E ogni nuovo missile lanciato diventerebbe un’arma di ritorsione indiretta. Perché il caos è, a tutti gli effetti, parte della strategia.
E Israele?
Israele, che è tra i principali attori nello scacchiere mediorientale, rischia di essere risucchiato in uno scenario ingestibile. È già circondato da forze ostili: Hezbollah a nord, Hamas a sud, Houthi nel Mar Rosso. Un’azione più energica da parte dell’Iran potrebbe innescare una spirale di conseguenze potenzialmente disastrose.
Missili dal Libano, droni esplosivi, cyberattacchi, colpi alle infrastrutture strategiche. E poi la paura di una frattura interna. Perché in Israele non tutti condividono la direzione bellica attuale, e una parte della popolazione è stremata da mesi di tensione.
Tel Aviv potrebbe reggere.
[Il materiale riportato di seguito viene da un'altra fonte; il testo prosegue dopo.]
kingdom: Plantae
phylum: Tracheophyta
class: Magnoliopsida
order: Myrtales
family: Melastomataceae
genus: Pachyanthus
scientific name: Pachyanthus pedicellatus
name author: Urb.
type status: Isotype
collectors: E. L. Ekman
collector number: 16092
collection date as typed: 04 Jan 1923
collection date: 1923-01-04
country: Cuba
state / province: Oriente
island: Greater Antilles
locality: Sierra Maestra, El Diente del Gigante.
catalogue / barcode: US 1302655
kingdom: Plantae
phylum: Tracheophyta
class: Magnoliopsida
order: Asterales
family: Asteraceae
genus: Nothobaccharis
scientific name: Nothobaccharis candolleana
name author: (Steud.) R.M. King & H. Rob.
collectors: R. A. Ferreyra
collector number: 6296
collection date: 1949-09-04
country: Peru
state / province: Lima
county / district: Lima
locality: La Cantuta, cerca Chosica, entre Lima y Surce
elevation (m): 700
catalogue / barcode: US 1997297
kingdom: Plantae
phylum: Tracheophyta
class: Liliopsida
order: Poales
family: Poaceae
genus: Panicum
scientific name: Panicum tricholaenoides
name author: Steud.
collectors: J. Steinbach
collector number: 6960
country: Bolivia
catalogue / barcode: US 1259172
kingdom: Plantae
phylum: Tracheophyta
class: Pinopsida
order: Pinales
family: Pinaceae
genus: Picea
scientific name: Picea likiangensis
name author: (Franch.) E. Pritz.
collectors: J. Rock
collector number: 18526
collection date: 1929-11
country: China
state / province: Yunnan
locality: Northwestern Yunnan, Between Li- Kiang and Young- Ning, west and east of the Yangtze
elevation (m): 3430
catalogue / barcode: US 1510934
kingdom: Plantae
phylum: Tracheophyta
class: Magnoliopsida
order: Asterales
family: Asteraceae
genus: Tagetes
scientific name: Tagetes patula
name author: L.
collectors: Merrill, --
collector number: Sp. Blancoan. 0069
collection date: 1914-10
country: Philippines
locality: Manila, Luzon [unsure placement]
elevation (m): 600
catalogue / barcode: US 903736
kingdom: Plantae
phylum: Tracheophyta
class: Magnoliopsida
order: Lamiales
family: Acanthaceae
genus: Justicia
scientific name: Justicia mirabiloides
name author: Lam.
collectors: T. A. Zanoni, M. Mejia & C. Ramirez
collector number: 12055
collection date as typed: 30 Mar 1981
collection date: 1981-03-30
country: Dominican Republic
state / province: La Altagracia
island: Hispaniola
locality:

Ma fino a quando? Anche il sofisticato sistema Iron Dome ha i suoi limiti. E quando le difese iniziano a cedere, nemmeno i bunker bastano più.
Chi vince?
Nessuno.
Perché questa non è una guerra di trincea. È una guerra nervosa, psicologica, commerciale. E chi decide di premere il grilletto rischia di vedere il proiettile tornare indietro.